→ **TASK DESCRIPTION**
Without any of the pictures, print every record below exactly.

START STORED DATA

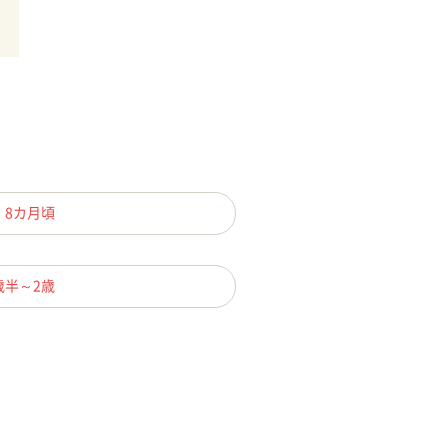
、8カ月頃
歳半～2歳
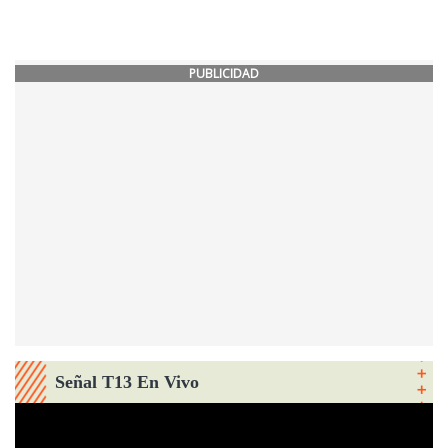
PUBLICIDAD
Señal T13 En Vivo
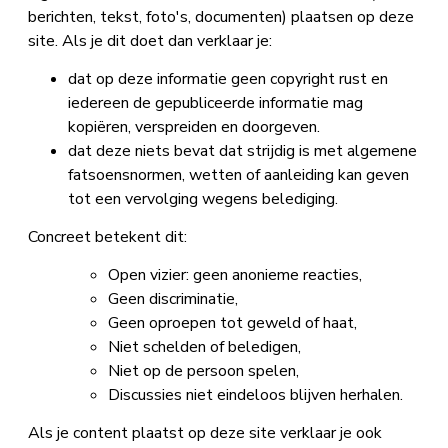
berichten, tekst, foto's, documenten) plaatsen op deze
site. Als je dit doet dan verklaar je:
dat op deze informatie geen copyright rust en
iedereen de gepubliceerde informatie mag
kopiëren, verspreiden en doorgeven.
dat deze niets bevat dat strijdig is met algemene
fatsoensnormen, wetten of aanleiding kan geven
tot een vervolging wegens belediging.
Concreet betekent dit:
Open vizier: geen anonieme reacties,
Geen discriminatie,
Geen oproepen tot geweld of haat,
Niet schelden of beledigen,
Niet op de persoon spelen,
Discussies niet eindeloos blijven herhalen.
Als je content plaatst op deze site verklaar je ook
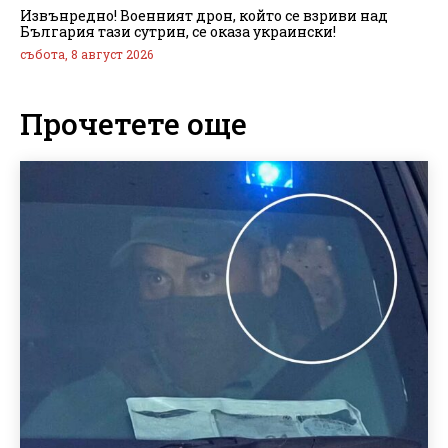
Извънредно! Военният дрон, който се взриви над
България тази сутрин, се оказа украински!
събота, 8 август 2026
Прочетете още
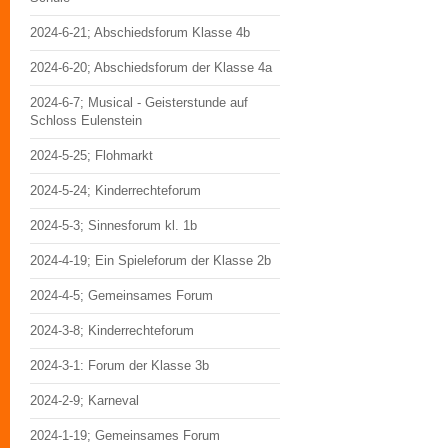
2024-6-21; Abschiedsforum Klasse 4b
2024-6-20; Abschiedsforum der Klasse 4a
2024-6-7; Musical - Geisterstunde auf
Schloss Eulenstein
2024-5-25; Flohmarkt
2024-5-24; Kinderrechteforum
2024-5-3; Sinnesforum kl. 1b
2024-4-19; Ein Spieleforum der Klasse 2b
2024-4-5; Gemeinsames Forum
2024-3-8; Kinderrechteforum
2024-3-1: Forum der Klasse 3b
2024-2-9; Karneval
2024-1-19; Gemeinsames Forum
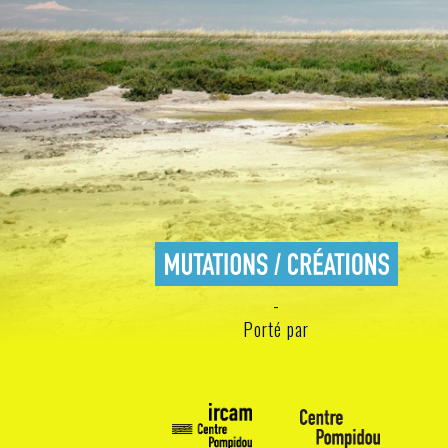
Porté par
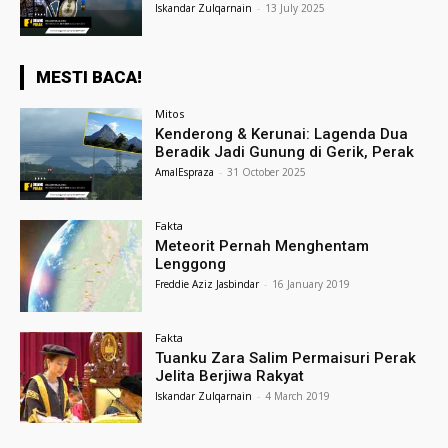
Iskandar Zulqarnain
-
13 July 2025
MESTI BACA!
Mitos
Kenderong & Kerunai: Lagenda Dua
Beradik Jadi Gunung di Gerik, Perak
AmalEspraza
-
31 October 2025
Fakta
Meteorit Pernah Menghentam
Lenggong
Freddie Aziz Jasbindar
-
16 January 2019
Fakta
Tuanku Zara Salim Permaisuri Perak
Jelita Berjiwa Rakyat
Iskandar Zulqarnain
-
4 March 2019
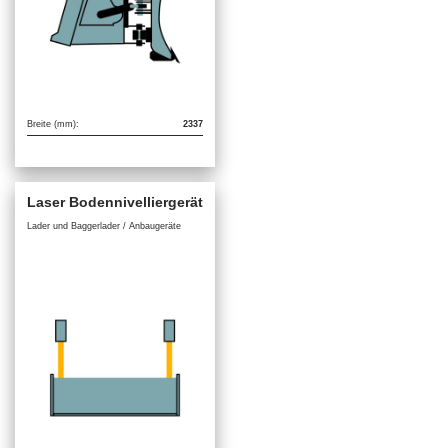
Breite (mm):
2337
Laser Bodennivelliergerät
Lader und Baggerlader / Anbaugeräte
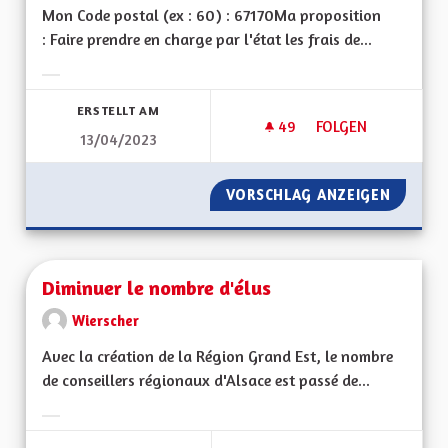
Mon Code postal (ex : 60) : 67170Ma proposition
: Faire prendre en charge par l'état les frais de...
Ergebnisse nach Kategorie filtern:
ERSTELLT AM
49
49 FOLLOWER
FOLGEN
13/04/2023
MINEURS NON ACC
VORSCHLAG ANZEIGEN
MINEUR
Diminuer le nombre d'élus
Wierscher
Avec la création de la Région Grand Est, le nombre
de conseillers régionaux d'Alsace est passé de...
Ergebnisse nach Kategorie filtern:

END STORED DATA

→ **ANSWER TO THIS PROBLEM**
、8カ月頃
歳半～2歳
PUBLICIDAD
Señal T13 En Vivo
berichten, tekst, foto's, documenten) plaatsen op deze
site. Als je dit doet dan verklaar je:
dat op deze informatie geen copyright rust en
iedereen de gepubliceerde informatie mag
kopiëren, verspreiden en doorgeven.
dat deze niets bevat dat strijdig is met algemene
fatsoensnormen, wetten of aanleiding kan geven
tot een vervolging wegens belediging.
Concreet betekent dit:
Open vizier: geen anonieme reacties,
Geen discriminatie,
Geen oproepen tot geweld of haat,
Niet schelden of beledigen,
Niet op de persoon spelen,
Discussies niet eindeloos blijven herhalen.
Als je content plaatst op deze site verklaar je ook
Извънредно! Военният дрон, който се взриви над
България тази сутрин, се оказа украински!
събота, 8 август 2026
Прочетете още
2024-6-21; Abschiedsforum Klasse 4b
2024-6-20; Abschiedsforum der Klasse 4a
2024-6-7; Musical - Geisterstunde auf
Schloss Eulenstein
2024-5-25; Flohmarkt
2024-5-24; Kinderrechteforum
2024-5-3; Sinnesforum kl. 1b
2024-4-19; Ein Spieleforum der Klasse 2b
2024-4-5; Gemeinsames Forum
2024-3-8; Kinderrechteforum
2024-3-1: Forum der Klasse 3b
2024-2-9; Karneval
2024-1-19; Gemeinsames Forum
Porté par
Iskandar Zulqarnain
-
13 July 2025
MESTI BACA!
Mitos
Kenderong & Kerunai: Lagenda Dua
Beradik Jadi Gunung di Gerik, Perak
AmalEspraza
-
31 October 2025
Fakta
Meteorit Pernah Menghentam
Lenggong
Freddie Aziz Jasbindar
-
16 January 2019
Fakta
Tuanku Zara Salim Permaisuri Perak
Jelita Berjiwa Rakyat
Iskandar Zulqarnain
-
4 March 2019
Breite (mm):
2337
Laser Bodennivelliergerät
Lader und Baggerlader / Anbaugeräte
Mon Code postal (ex : 60) : 67170Ma proposition
: Faire prendre en charge par l'état les frais de...
Ergebnisse nach Kategorie filtern:
ERSTELLT AM
49
49 FOLLOWER
FOLGEN
13/04/2023
MINEURS NON ACC
VORSCHLAG ANZEIGEN
MINEUR
Diminuer le nombre d'élus
Wierscher
Avec la création de la Région Grand Est, le nombre
de conseillers régionaux d'Alsace est passé de...
Ergebnisse nach Kategorie filtern:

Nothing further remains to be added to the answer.